EXERCISE GOAL: Among the records below, find each line bearing the word "level" and copy it.
• • • • •
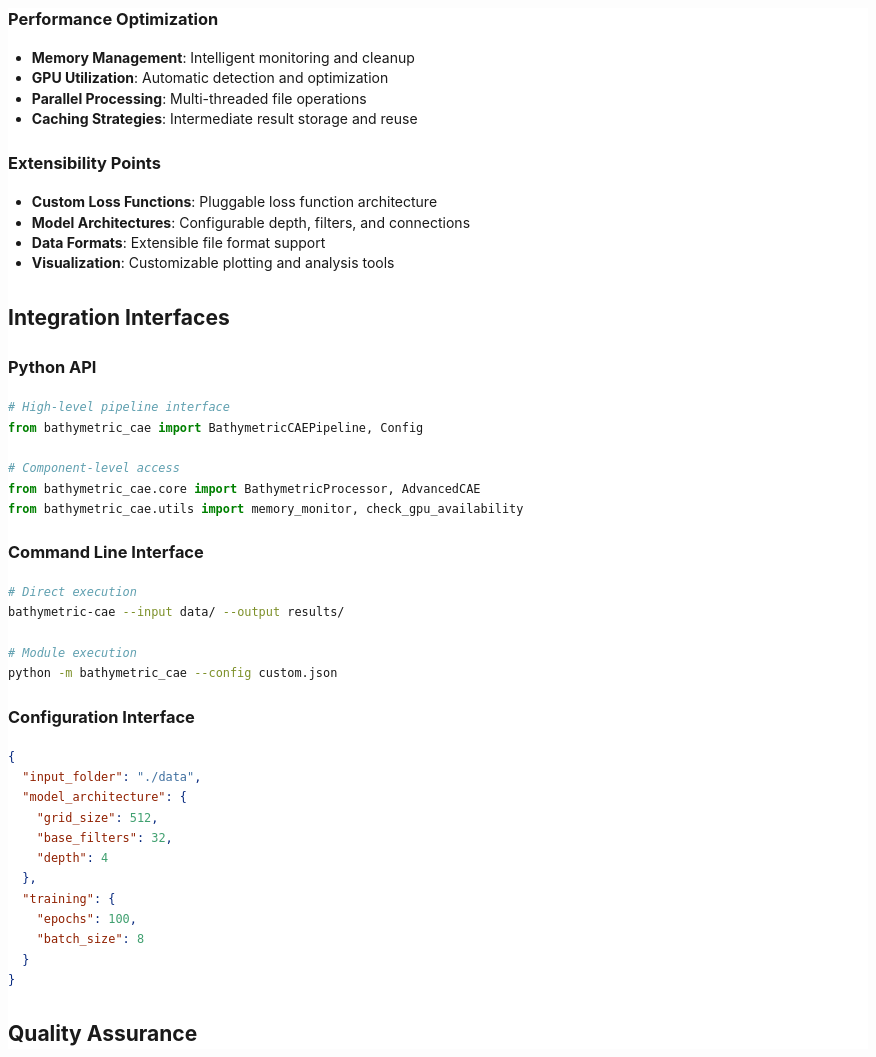 ### Performance Optimization
- **Memory Management**: Intelligent monitoring and cleanup
- **GPU Utilization**: Automatic detection and optimization
- **Parallel Processing**: Multi-threaded file operations
- **Caching Strategies**: Intermediate result storage and reuse

### Extensibility Points
- **Custom Loss Functions**: Pluggable loss function architecture
- **Model Architectures**: Configurable depth, filters, and connections
- **Data Formats**: Extensible file format support
- **Visualization**: Customizable plotting and analysis tools

## Integration Interfaces

### Python API
```python
# High-level pipeline interface
from bathymetric_cae import BathymetricCAEPipeline, Config

# Component-level access
from bathymetric_cae.core import BathymetricProcessor, AdvancedCAE
from bathymetric_cae.utils import memory_monitor, check_gpu_availability
```

### Command Line Interface
```bash
# Direct execution
bathymetric-cae --input data/ --output results/

# Module execution
python -m bathymetric_cae --config custom.json
```

### Configuration Interface
```json
{
  "input_folder": "./data",
  "model_architecture": {
    "grid_size": 512,
    "base_filters": 32,
    "depth": 4
  },
  "training": {
    "epochs": 100,
    "batch_size": 8
  }
}
```

## Quality Assurance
• • • • •
REPLY TO THE TASK:
# High-level pipeline interface
# Component-level access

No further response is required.